Emma and Joe always liked the idea of humanitarian work, but felt it was something that was not possible after having children. This was not specific to MAF or even mission, but it was something they were drawn to. However, after some time they thought that their children were still very young and decided to look into this type of work, taking the children with them. So in 2015, after asking MAF if they be of any use to them, Joe and Emma joined MAF. Joe said that MAF had been the logical choice to approach and the only people he had spoken to. He was charged with the opening of the PNG (Papua New Guinea) Training Centre, but never made it there, as Joe’s skills were needed at the Mareeba Training Centre, which was only a few months old when he arrived.

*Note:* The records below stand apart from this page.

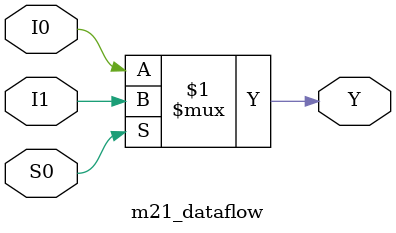
<source format=v>
module m21_dataflow(I0, I1, S0, Y);

	input I0, I1, S0;
	output Y;

	assign Y = S0 ? I1 : I0;

endmodule 

</source>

Joe’s main responsibilities in Mareeba now are specialising in multi engine instrument rating training and instructor training, which enable him to carry out advanced training, internal upgrades, course development and mentoring junior staff. He is also a CASA approved flight examiner.

Joe’s philosophy on life is that there is no point dwelling on the difficult areas of your life and he will certainly not be told what to do. He says “God decides what I am to do and I put complete trust in Him.”

As for the future, Joe and Emma will go where God decides.